◆ Problem statement
Give every line of the listing below as a Markdown table with two columns, n for the row number and Line for the line itself. Leave out blank lines.

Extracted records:
■ ■ ■ ■
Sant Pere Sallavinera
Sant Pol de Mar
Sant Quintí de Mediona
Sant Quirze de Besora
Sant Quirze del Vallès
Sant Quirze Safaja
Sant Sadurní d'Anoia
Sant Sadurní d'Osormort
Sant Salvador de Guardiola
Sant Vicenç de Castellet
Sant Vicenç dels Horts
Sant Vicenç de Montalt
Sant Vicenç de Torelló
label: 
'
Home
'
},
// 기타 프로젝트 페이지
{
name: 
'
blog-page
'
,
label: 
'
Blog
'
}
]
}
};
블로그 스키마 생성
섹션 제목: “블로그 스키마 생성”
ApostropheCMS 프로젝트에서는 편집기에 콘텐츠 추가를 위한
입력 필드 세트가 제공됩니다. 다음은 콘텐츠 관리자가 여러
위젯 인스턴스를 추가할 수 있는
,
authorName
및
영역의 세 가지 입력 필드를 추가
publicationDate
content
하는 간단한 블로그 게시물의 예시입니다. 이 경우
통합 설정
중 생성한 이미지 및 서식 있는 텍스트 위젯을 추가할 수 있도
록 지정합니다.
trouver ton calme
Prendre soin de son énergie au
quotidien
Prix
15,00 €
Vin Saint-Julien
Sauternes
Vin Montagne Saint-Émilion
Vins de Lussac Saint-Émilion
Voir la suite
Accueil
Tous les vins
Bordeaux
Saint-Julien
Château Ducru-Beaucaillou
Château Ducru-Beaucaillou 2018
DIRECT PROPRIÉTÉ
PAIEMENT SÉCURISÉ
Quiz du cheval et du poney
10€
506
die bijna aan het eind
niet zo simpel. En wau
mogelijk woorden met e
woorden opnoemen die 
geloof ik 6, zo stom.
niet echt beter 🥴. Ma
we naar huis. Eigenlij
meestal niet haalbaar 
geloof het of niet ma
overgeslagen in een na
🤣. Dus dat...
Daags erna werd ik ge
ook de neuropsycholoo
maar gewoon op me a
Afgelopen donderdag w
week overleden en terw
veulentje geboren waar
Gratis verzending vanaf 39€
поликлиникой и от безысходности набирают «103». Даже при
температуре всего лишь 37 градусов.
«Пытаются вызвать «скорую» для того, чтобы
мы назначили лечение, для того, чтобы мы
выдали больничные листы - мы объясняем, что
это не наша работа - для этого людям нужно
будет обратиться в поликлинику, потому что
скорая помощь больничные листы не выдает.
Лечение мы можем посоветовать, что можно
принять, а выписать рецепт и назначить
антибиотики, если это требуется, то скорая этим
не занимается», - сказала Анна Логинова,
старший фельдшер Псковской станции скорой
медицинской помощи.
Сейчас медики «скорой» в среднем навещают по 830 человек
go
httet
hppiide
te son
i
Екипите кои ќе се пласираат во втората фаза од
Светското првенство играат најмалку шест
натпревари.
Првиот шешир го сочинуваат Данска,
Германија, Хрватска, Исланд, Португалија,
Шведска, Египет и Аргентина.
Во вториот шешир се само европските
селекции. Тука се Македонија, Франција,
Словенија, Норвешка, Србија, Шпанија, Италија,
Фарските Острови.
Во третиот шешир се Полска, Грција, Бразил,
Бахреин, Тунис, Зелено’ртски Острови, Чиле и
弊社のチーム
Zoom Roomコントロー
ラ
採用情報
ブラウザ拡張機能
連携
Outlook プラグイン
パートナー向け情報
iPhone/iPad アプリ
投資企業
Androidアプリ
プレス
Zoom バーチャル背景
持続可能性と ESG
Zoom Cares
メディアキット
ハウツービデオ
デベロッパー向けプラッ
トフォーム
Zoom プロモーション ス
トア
■ ■ ■ ■
◆ Output for this exercise
| n | Line |
|---|---|
| 1 | Sant Pere Sallavinera |
| 2 | Sant Pol de Mar |
| 3 | Sant Quintí de Mediona |
| 4 | Sant Quirze de Besora |
| 5 | Sant Quirze del Vallès |
| 6 | Sant Quirze Safaja |
| 7 | Sant Sadurní d'Anoia |
| 8 | Sant Sadurní d'Osormort |
| 9 | Sant Salvador de Guardiola |
| 10 | Sant Vicenç de Castellet |
| 11 | Sant Vicenç dels Horts |
| 12 | Sant Vicenç de Montalt |
| 13 | Sant Vicenç de Torelló |
| 14 | label:  |
| 15 | ' |
| 16 | Home |
| 17 | ' |
| 18 | }, |
| 19 | // 기타 프로젝트 페이지 |
| 20 | { |
| 21 | name:  |
| 22 | ' |
| 23 | blog-page |
| 24 | ' |
| 25 | , |
| 26 | label:  |
| 27 | ' |
| 28 | Blog |
| 29 | ' |
| 30 | } |
| 31 | ] |
| 32 | } |
| 33 | }; |
| 34 | 블로그 스키마 생성 |
| 35 | 섹션 제목: “블로그 스키마 생성” |
| 36 | ApostropheCMS 프로젝트에서는 편집기에 콘텐츠 추가를 위한 |
| 37 | 입력 필드 세트가 제공됩니다. 다음은 콘텐츠 관리자가 여러 |
| 38 | 위젯 인스턴스를 추가할 수 있는 |
| 39 | , |
| 40 | authorName |
| 41 | 및 |
| 42 | 영역의 세 가지 입력 필드를 추가 |
| 43 | publicationDate |
| 44 | content |
| 45 | 하는 간단한 블로그 게시물의 예시입니다. 이 경우 |
| 46 | 통합 설정 |
| 47 | 중 생성한 이미지 및 서식 있는 텍스트 위젯을 추가할 수 있도 |
| 48 | 록 지정합니다. |
| 49 | trouver ton calme |
| 50 | Prendre soin de son énergie au |
| 51 | quotidien |
| 52 | Prix |
| 53 | 15,00 € |
| 54 | Vin Saint-Julien |
| 55 | Sauternes |
| 56 | Vin Montagne Saint-Émilion |
| 57 | Vins de Lussac Saint-Émilion |
| 58 | Voir la suite |
| 59 | Accueil |
| 60 | Tous les vins |
| 61 | Bordeaux |
| 62 | Saint-Julien |
| 63 | Château Ducru-Beaucaillou |
| 64 | Château Ducru-Beaucaillou 2018 |
| 65 | DIRECT PROPRIÉTÉ |
| 66 | PAIEMENT SÉCURISÉ |
| 67 | Quiz du cheval et du poney |
| 68 | 10€ |
| 69 | 506 |
| 70 | die bijna aan het eind |
| 71 | niet zo simpel. En wau |
| 72 | mogelijk woorden met e |
| 73 | woorden opnoemen die  |
| 74 | geloof ik 6, zo stom. |
| 75 | niet echt beter 🥴. Ma |
| 76 | we naar huis. Eigenlij |
| 77 | meestal niet haalbaar  |
| 78 | geloof het of niet ma |
| 79 | overgeslagen in een na |
| 80 | 🤣. Dus dat... |
| 81 | Daags erna werd ik ge |
| 82 | ook de neuropsycholoo |
| 83 | maar gewoon op me a |
| 84 | Afgelopen donderdag w |
| 85 | week overleden en terw |
| 86 | veulentje geboren waar |
| 87 | Gratis verzending vanaf 39€ |
| 88 | поликлиникой и от безысходности набирают «103». Даже при |
| 89 | температуре всего лишь 37 градусов. |
| 90 | «Пытаются вызвать «скорую» для того, чтобы |
| 91 | мы назначили лечение, для того, чтобы мы |
| 92 | выдали больничные листы - мы объясняем, что |
| 93 | это не наша работа - для этого людям нужно |
| 94 | будет обратиться в поликлинику, потому что |
| 95 | скорая помощь больничные листы не выдает. |
| 96 | Лечение мы можем посоветовать, что можно |
| 97 | принять, а выписать рецепт и назначить |
| 98 | антибиотики, если это требуется, то скорая этим |
| 99 | не занимается», - сказала Анна Логинова, |
| 100 | старший фельдшер Псковской станции скорой |
| 101 | медицинской помощи. |
| 102 | Сейчас медики «скорой» в среднем навещают по 830 человек |
| 103 | go |
| 104 | httet |
| 105 | hppiide |
| 106 | te son |
| 107 | i |
| 108 | Екипите кои ќе се пласираат во втората фаза од |
| 109 | Светското првенство играат најмалку шест |
| 110 | натпревари. |
| 111 | Првиот шешир го сочинуваат Данска, |
| 112 | Германија, Хрватска, Исланд, Португалија, |
| 113 | Шведска, Египет и Аргентина. |
| 114 | Во вториот шешир се само европските |
| 115 | селекции. Тука се Македонија, Франција, |
| 116 | Словенија, Норвешка, Србија, Шпанија, Италија, |
| 117 | Фарските Острови. |
| 118 | Во третиот шешир се Полска, Грција, Бразил, |
| 119 | Бахреин, Тунис, Зелено’ртски Острови, Чиле и |
| 120 | 弊社のチーム |
| 121 | Zoom Roomコントロー |
| 122 | ラ |
| 123 | 採用情報 |
| 124 | ブラウザ拡張機能 |
| 125 | 連携 |
| 126 | Outlook プラグイン |
| 127 | パートナー向け情報 |
| 128 | iPhone/iPad アプリ |
| 129 | 投資企業 |
| 130 | Androidアプリ |
| 131 | プレス |
| 132 | Zoom バーチャル背景 |
| 133 | 持続可能性と ESG |
| 134 | Zoom Cares |
| 135 | メディアキット |
| 136 | ハウツービデオ |
| 137 | デベロッパー向けプラッ |
| 138 | トフォーム |
| 139 | Zoom プロモーション ス |
| 140 | トア |